Convinced that the experience would also be good for her three twentysomething daughters, Margaret, 63, agreed. She had little idea what she was letting herself – or them – in for. ‘Normally our Christmas day is very relaxed. We have breakfast in our PJs with champagne and smoked salmon. We open presents, and the girls each have a stocking. Then we go to my sister’s for a late lunch or early supper.

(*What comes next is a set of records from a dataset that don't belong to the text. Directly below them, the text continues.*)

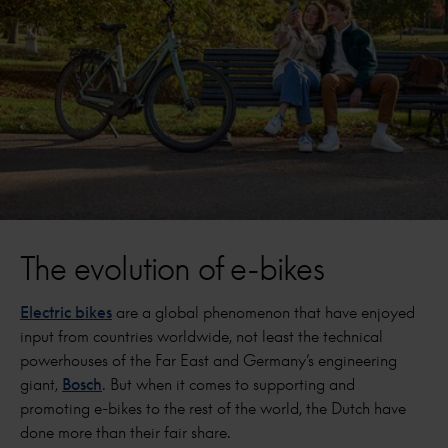
The evolution of e-bikes
Electric bikes
are a global phenomenon that have enjoyed
input from countries worldwide, not least the technical
powerhouses of the Far East and Germany’s engineering
giant,
Bosch
. But when it comes to supporting and
promoting e-bikes to the rest of the world, the Dutch have
done more than their fair share.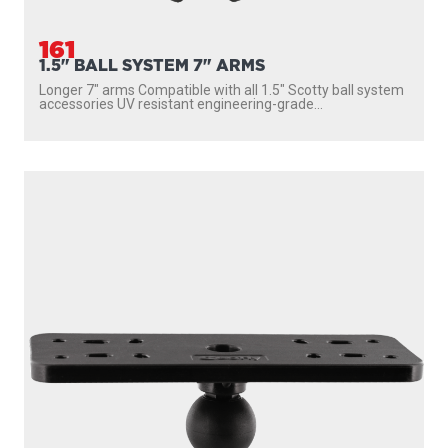
161
1.5" BALL SYSTEM 7" ARMS
Longer 7″ arms Compatible with all 1.5″ Scotty ball system
accessories UV resistant engineering-grade...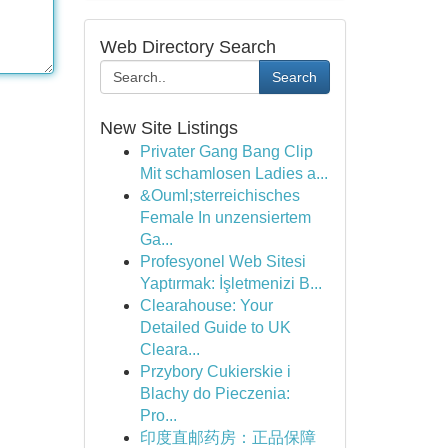
Web Directory Search
Search
New Site Listings
Privater Gang Bang Clip
Mit schamlosen Ladies a...
&Ouml;sterreichisches
Female In unzensiertem
Ga...
Profesyonel Web Sitesi
Yaptırmak: İşletmenizi B...
Clearahouse: Your
Detailed Guide to UK
Cleara...
Przybory Cukierskie i
Blachy do Pieczenia:
Pro...
印度直邮药房：正品保障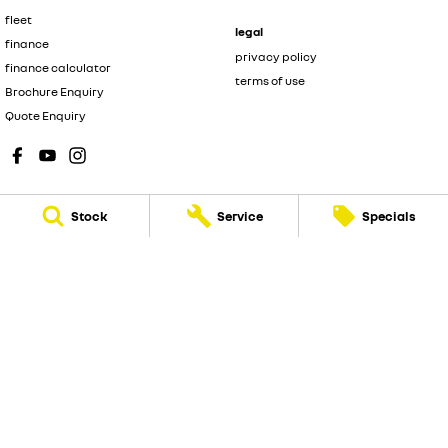
fleet
legal
finance
privacy policy
finance calculator
terms of use
Brochure Enquiry
Quote Enquiry
Stock
Service
Specials
New Pioneer Renault
62 Gordon Street
,
Mackay
QLD
4740
Phone:
(07) 4969 4299
Dealer License 1205226
New Pioneer Renault - Service
15-17 Wellington Street
,
Mackay
QLD
4740
Phone:
(07) 4969 4244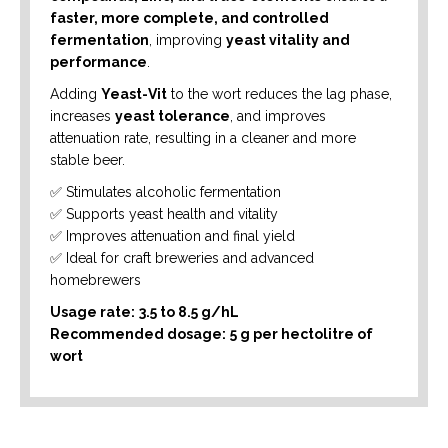
faster, more complete, and controlled
fermentation
, improving
yeast vitality and
performance
.
Adding
Yeast-Vit
to the wort reduces the lag phase,
increases
yeast tolerance
, and improves
attenuation rate, resulting in a cleaner and more
stable beer.
✅ Stimulates alcoholic fermentation
✅ Supports yeast health and vitality
✅ Improves attenuation and final yield
✅ Ideal for craft breweries and advanced
homebrewers
Usage rate:
3.5 to 8.5 g/hL
Recommended dosage:
5 g per hectolitre of
wort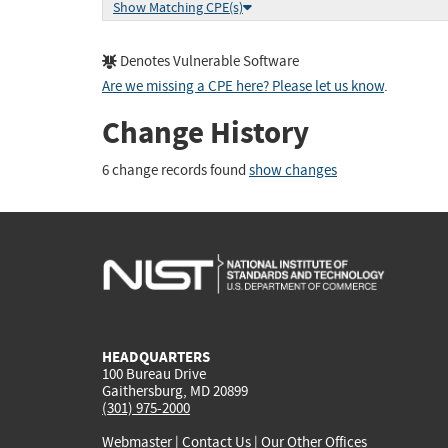
Show Matching CPE(s)
Denotes Vulnerable Software
Are we missing a CPE here? Please let us know
.
Change History
6 change records found
show changes
HEADQUARTERS
100 Bureau Drive
Gaithersburg, MD 20899
(301) 975-2000
Webmaster
|
Contact Us
|
Our Other Offices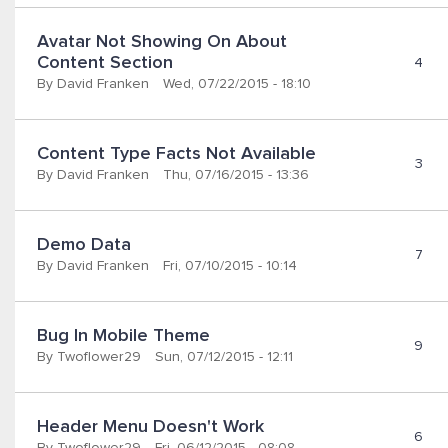
Avatar Not Showing On About 
Content Section
4
By
David Franken
Wed, 07/22/2015 - 18:10
Content Type Facts Not Available
3
By
David Franken
Thu, 07/16/2015 - 13:36
Demo Data
7
By
David Franken
Fri, 07/10/2015 - 10:14
Bug In Mobile Theme
9
By
Twoflower29
Sun, 07/12/2015 - 12:11
Header Menu Doesn't Work
6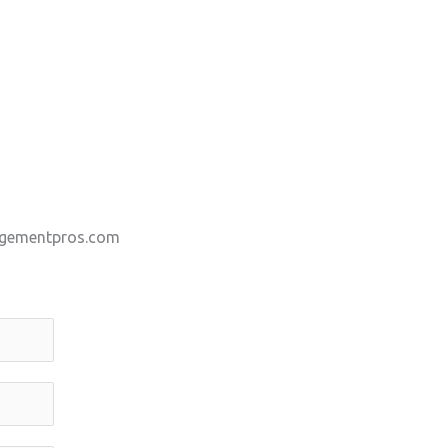
gementpros.com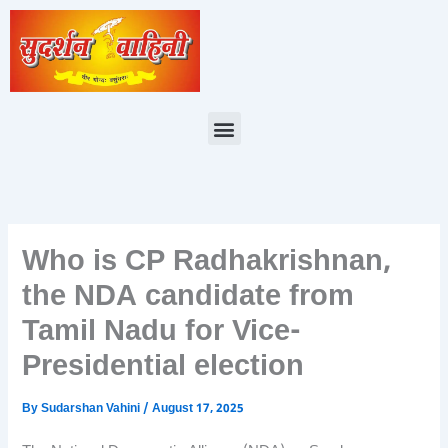
Skip
to
content
Menu
Who is CP Radhakrishnan,
the NDA candidate from
Tamil Nadu for Vice-
Presidential election
By
Sudarshan Vahini
/
August 17, 2025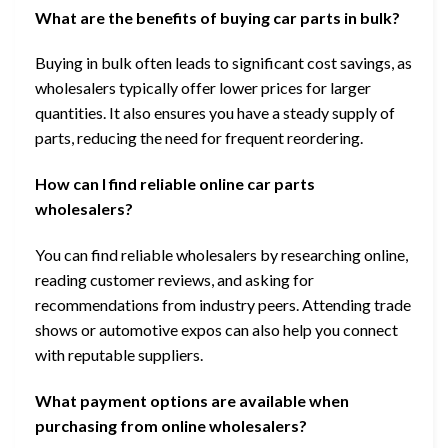
What are the benefits of buying car parts in bulk?
Buying in bulk often leads to significant cost savings, as
wholesalers typically offer lower prices for larger
quantities. It also ensures you have a steady supply of
parts, reducing the need for frequent reordering.
How can I find reliable online car parts
wholesalers?
You can find reliable wholesalers by researching online,
reading customer reviews, and asking for
recommendations from industry peers. Attending trade
shows or automotive expos can also help you connect
with reputable suppliers.
What payment options are available when
purchasing from online wholesalers?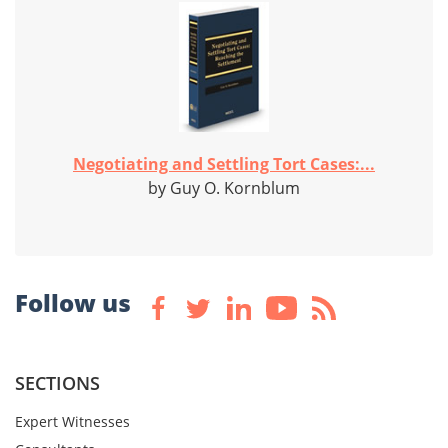
Negotiating and Settling Tort Cases:...
by Guy O. Kornblum
Follow us
SECTIONS
Expert Witnesses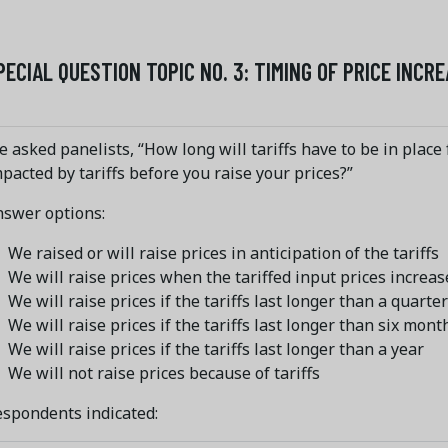
PECIAL QUESTION TOPIC NO. 3: TIMING OF PRICE INCR
 asked panelists, “How long will tariffs have to be in place 
pacted by tariffs before you raise your prices?”
nswer options:
We raised or will raise prices in anticipation of the tariffs
We will raise prices when the tariffed input prices increas
We will raise prices if the tariffs last longer than a quarter
We will raise prices if the tariffs last longer than six mont
We will raise prices if the tariffs last longer than a year
We will not raise prices because of tariffs
spondents indicated: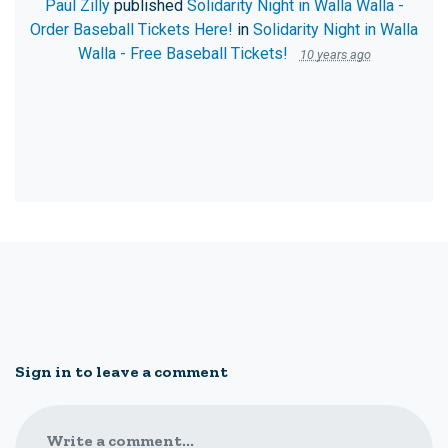
Paul Zilly
published
Solidarity Night in Walla Walla -
Order Baseball Tickets Here!
in
Solidarity Night in Walla
Walla - Free Baseball Tickets!
10 years ago
Sign in to leave a comment
Write a comment...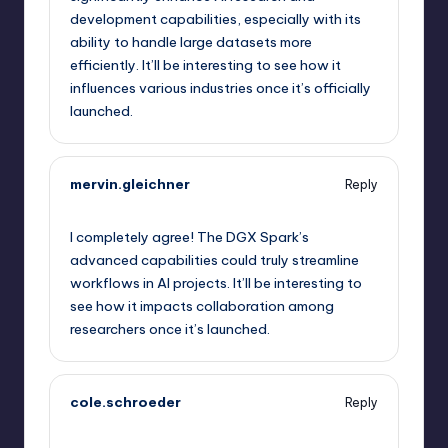
development capabilities, especially with its
ability to handle large datasets more
efficiently. It’ll be interesting to see how it
influences various industries once it’s officially
launched.
mervin.gleichner
Reply
September 12, 2025,
11:41 am
I completely agree! The DGX Spark’s
advanced capabilities could truly streamline
workflows in AI projects. It’ll be interesting to
see how it impacts collaboration among
researchers once it’s launched.
cole.schroeder
Reply
September 12, 2025,
12:02 pm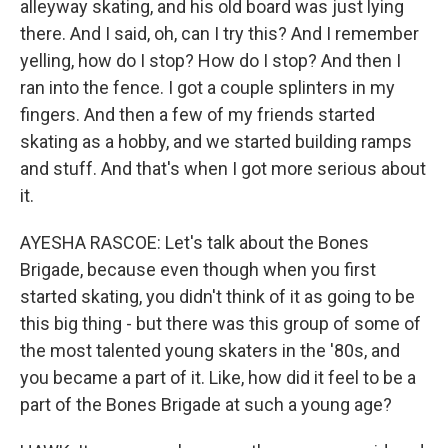
alleyway skating, and his old board was just lying
there. And I said, oh, can I try this? And I remember
yelling, how do I stop? How do I stop? And then I
ran into the fence. I got a couple splinters in my
fingers. And then a few of my friends started
skating as a hobby, and we started building ramps
and stuff. And that's when I got more serious about
it.
AYESHA RASCOE: Let's talk about the Bones
Brigade, because even though when you first
started skating, you didn't think of it as going to be
this big thing - but there was this group of some of
the most talented young skaters in the '80s, and
you became a part of it. Like, how did it feel to be a
part of the Bones Brigade at such a young age?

Every few years, I have the family over here.’
Last year her festive enthusiasm led Margaret to over-extend her hospitality. ‘Before going off to spend the day cooking for the homeless, I had to cook a goose for 10 guests I’d invited to Christmas dinner that evening.’ It might have seemed like a good idea at the time, but when Margaret arrived at the shelter it quickly became apparent that the day was going to be even more challenging than she’d imagined.
‘The cooker was a small domestic electric four-ring affair – and I hate cooking on electric. Plus there was no heating in the tiny kitchen in the basement of the church where the event was being held. So I cooked with my beret on, a thermal vest, a jumper and a cardigan, and my apron over that. Oh, and sheepskin-lined boots. Then I hadn’t taken my cook’s knives with me, so I ended up having to cut turkey off the bone with a bread knife.’
Despite these setbacks, and with the girls helping to prepare and serve the food, Margaret succeeded in producing a memorable Caribbean-themed Christmas lunch for her appreciative guests in the shelter, which had been beautifully decorated by local schoolchildren. ‘Although I had to make do in that church basement, I really did enjoy it and everyone had a great time and loved the food.’
Her menu included poached salmon, Trinidadian stewed turkey with sweet potato and plantain fritters, and a Christmas cake using a traditional Guyanese recipe.
‘When I got home I headed into the kitchen to get on with my dinner party. My daughter said, “Mum, you’re mad, we should have gone to Aunty Connie’s for Christmas.” She was right: I couldn’t eat a mouthful.
‘I’ll help at the shelter again, but I certainly wouldn’t cook Christmas dinner afterwards for any number of people, not even for one.’